Il carciofo è una pianta che si è adattata ad un clima mediterraneo ad estate arida ed inverno mite e piovoso: esso ha il periodo di vegetazione dall’autunno alla primavera e l’arresto vegetativo durante la calda e secca estate: per vegetare non ha bisogno di temperature alte (14-18°C sono quelle ottimali), però teme i freddi intensi (a 8-10 °C sotto zero l’intera pianta muore) e le gelate tardive ( a pochi gradi sotto lo zero i capolini subiscono danni).

Questo aspetto mette in risalto come i nostri ambienti siano particolarmente favorevoli alla coltivazione. Infatti da una pubblicazione realizzata dall’ARSSA sullo studio dei suoli del comune di Cupello, si evince che i terreni possiedono delle caratteristiche molto particolari e probabilmente riescono ad esaltare alcune delle qualità già presenti nella varietà stessa di Cupello.
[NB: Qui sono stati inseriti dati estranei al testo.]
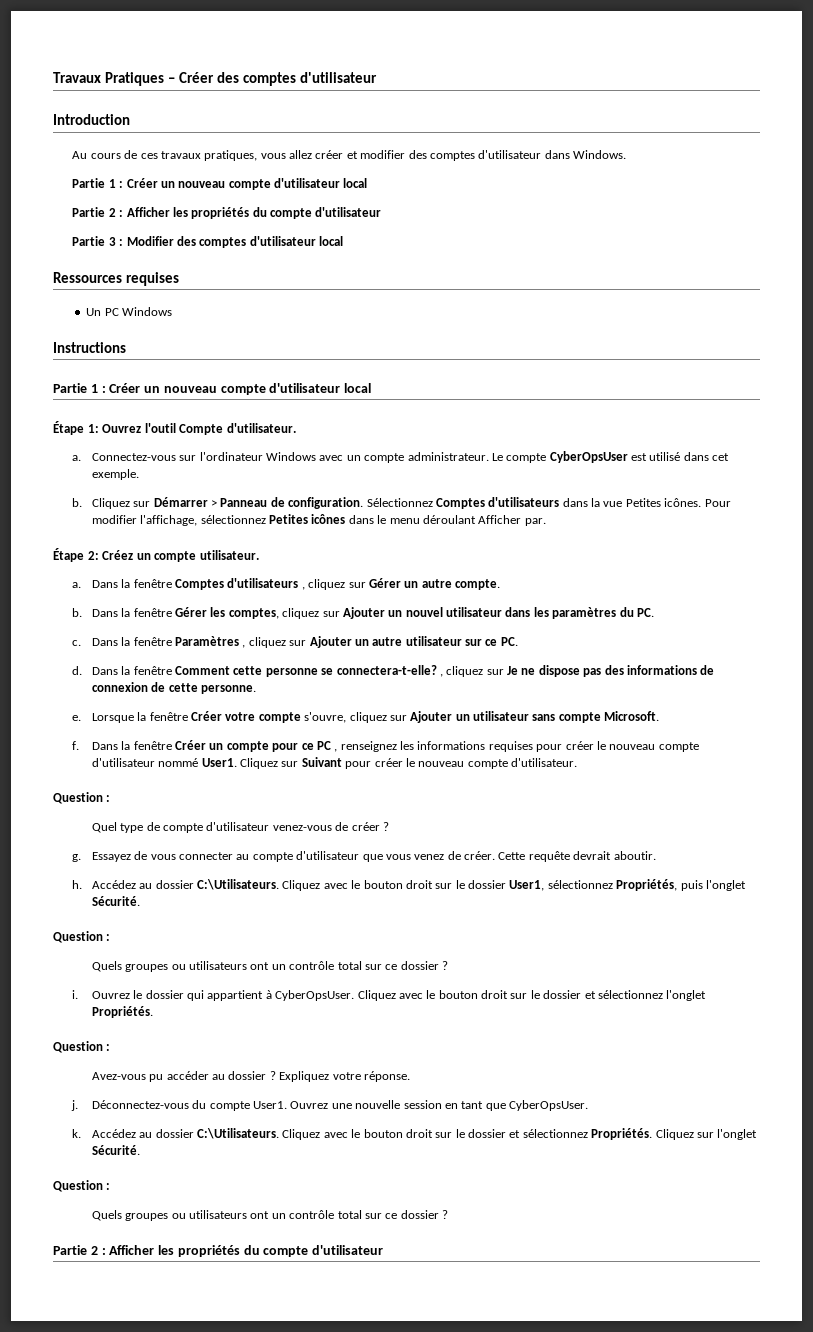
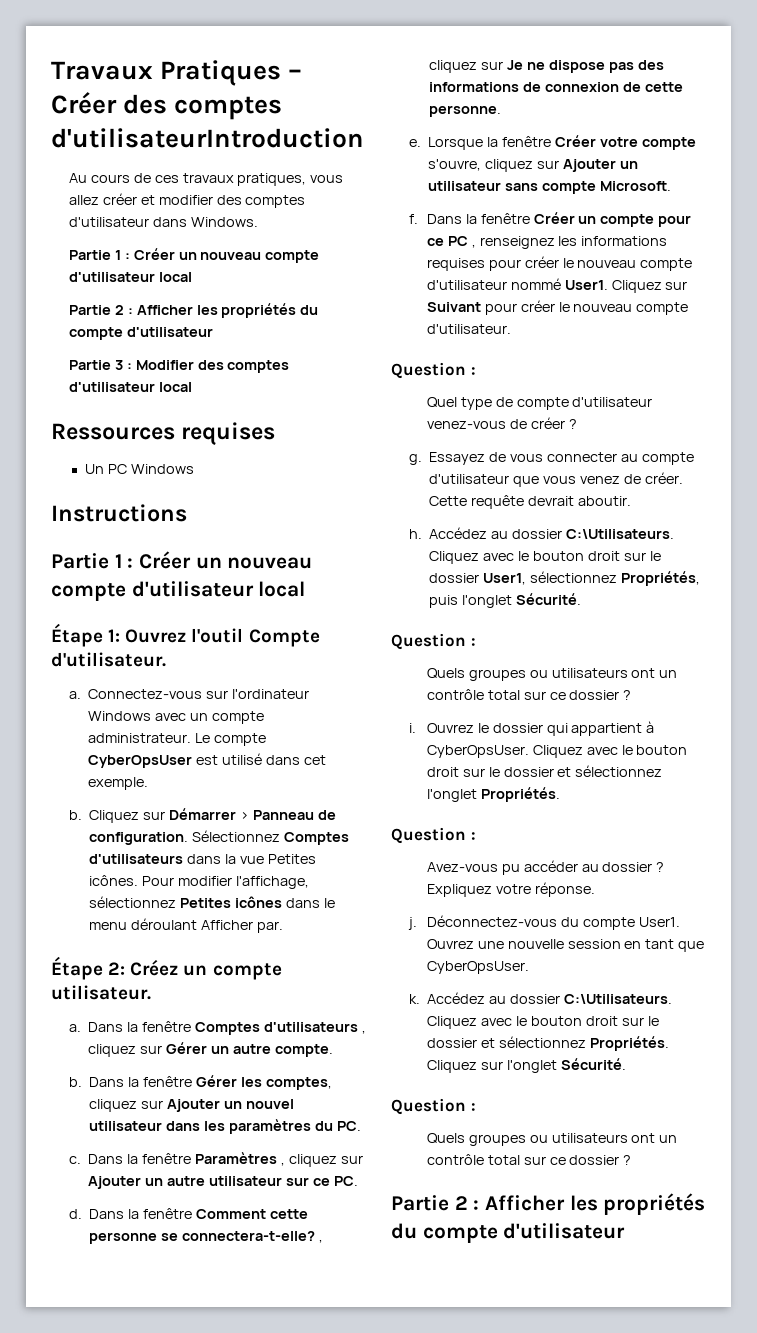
[300,72,378,83] [53,114,130,125] d'utilisateur // Introduction -> [51,128,364,148] d'utilisateurIntroduction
Per quando riguarda il terreno,  il carciofo si adatta a tutti i tipi, anche se preferisce quelli di medio impasto, profondi e ben drenati, a causa della sua sensibilità ai marciumi radicali. Nei terreni argillosi, infatti, la maturazione viene ritardata, mentre in quelli sabbiosi e calcarei si ottengono capolini di dimensioni ridotte.

La varietà

Il carciofo tradizionalmente si propaga per via vegetativa per cui in ogni ambiente di coltivazione si trovano popolazioni clonali meglio adattate alle condizioni locali.
Nella zona di Cupello abbiamo la varietà Mazzaferrata di tipo romanesco, che presenta le seguenti caratteristiche morfologiche e produttive:

Caratteristiche morfologiche

 

Pianta

taglia grande, altezza inserzione capolino principale intorno ai 60 cm, portamento tendenzialmente assurgente, attitudine pollonifera media 8-10 carducci/pianta.

Foglia

colore grigio-verde con riflessi argentei, inerme, dimensioni grandi, eterofillia media; le foglie pennatosette sono di lunghezza media intorno ai 110 cm e larghezza di 6,5 cm, con circa 18 pinne per foglia.

Capolino principale

sferico, compatto con caratteristico foro centrale, inerme, dimensioni molto grandi, brattee esterne con il margine superiore sinuato, con presenza in posizione centrale di mucrone più o meno accentuato. Peduncolo di lunghezza media intorno ai 15 cm e con spessore medio intorno ai 2,2 cm.

Caratteristiche produttive

 

Capolini per piante

produzione media circa 9-12 per pianta per consumo fresco e 6-8 per utilizzazione conserviera;

Epoca di produzione

Inizio da fine marzo.

Dal punto di vista nutritivo, il carciofo Mazzaferrata presenta i seguenti requisiti:

Composizione e valore energetico del carciofo

100gr. di prodotto:

Parte edibile 34%; Acqua 84,0g; Proteine 2,7 g; Lipidi 0,2 g; Glucidi disponibili 2,5 g; Fibra alimentare 5,5 g;sodio 133 mg; potassio 376 mg; Ferro 1,0 mg; Calcio 86 mg; Fosforo 67 mg; Niacina 0,5 mg; Vitamina C 12 mg. Energia 22 kcal. Quindi  il carciofo risulta essere un alimento equilibrato, essendo fornito dei principi nutritivi indispensabili per il soddisfacimento di alcuni fabbisogni alimentari. In particolare la presenza di una buona concentrazione proteica e glucidica lo colloca tra gli ortaggi a maggior valore nutritivo, mentre il buon contenuto di fibra gli conferisce un’elevata digeribilità.